January is Michael and Susan Schofield's oldest child.  He teaches writing at Cal State Northridge; Susan is a former broadcaster for a local Southern California radio station.

At age two, January made the jump from concrete reasoning to abstract, something that normally happens when a child is much older.  Daddy begins to envision a Nobel Prize for her - "For what, I don't know and don't really care," he wrote.

At three, Michael says that January could read and do multiplication and division in her head. 

At four, she was given an IQ test and scored 146.  There were oddities - she preferred imaginary pets to live people.  She said she had seven rats, named for the days of the week and a cat named "400." 

By the time she was six, she had to be hospitalized to control her violence.  When triggered (for instance by calling her "January" and not "Blue-Eyed Tree Toad") she hit, bit, scratched and kicked.  When the couple's second child, a son they named "Bodhi" was born, January had to be kept totally segregated from him.  When told, "Don't hit Bodhi" she replied single-minded, "I have to hit him."  If they hadn't been separated, she would have killed him.

That alone would give me reason to have the child hospitalilzed, but Daddy persists in believing it's only a sign of frustration at being so much more intelligent than the rest of us. 

After frequent hospitalizations, drug changes and intense therapy, January is diagnosed as schizophrenic.  To protect their son, the couple got two separate apartments in the same complex.  Susan and Bodhi live in one; Michael and January in the other.  They have dinner together.

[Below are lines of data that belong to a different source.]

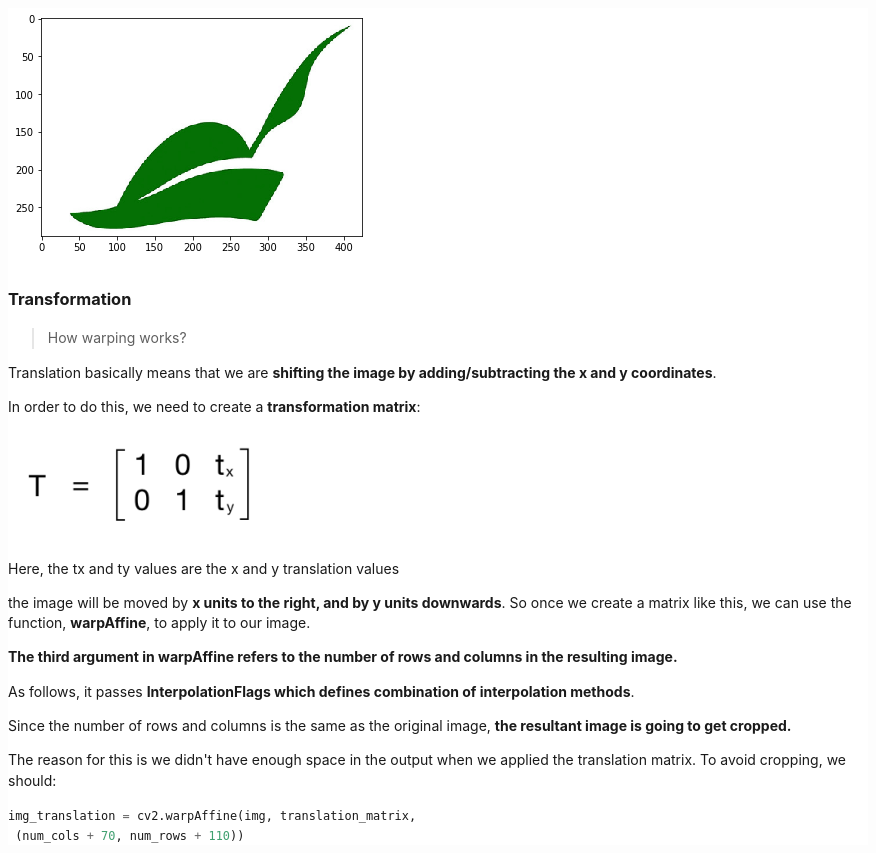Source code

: 


    




![png](https://raw.githubusercontent.com/karenyyy/data_science/master/opencv/images/basic/output_7_1.png)


### Transformation

> How warping works?

Translation basically means that we are __shifting the image by adding/subtracting the x and y coordinates__. 

In order to do this, we need to create a __transformation matrix__:

![](https://raw.githubusercontent.com/karenyyy/data_science/master/opencv/images/matrix.png)

Here, the tx and ty values are the x and y translation values

the image will be moved by __x units to the right, and by y units downwards__. So once we create a matrix like this, we can use the function, __warpAffine__, to apply it to our image. 


__The third argument in warpAffine refers to the number of rows and columns in the resulting image.__

As follows, it passes __InterpolationFlags which defines combination of interpolation methods__.

Since the number of rows and columns is the same as the original image, __the resultant image is going to get cropped.__

The reason for this is we didn't have enough space in the output when we applied the translation matrix. To avoid cropping, we should:

```python
img_translation = cv2.warpAffine(img, translation_matrix,
 (num_cols + 70, num_rows + 110))
```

Sadly this book sounded to me like a clash of egos - Daddy positive she's a genius; Mommy sure she's a sick child.  When you have a six year old child, bent on suicide, you don't have a genius.  The book was written from Daddy's blog - janisjourney.org - and Daddy has gone on to make something of a cottage industry of his daughter, with the book, continuing blog and appearances and interviews in the media.  Exhibit A - the book's title.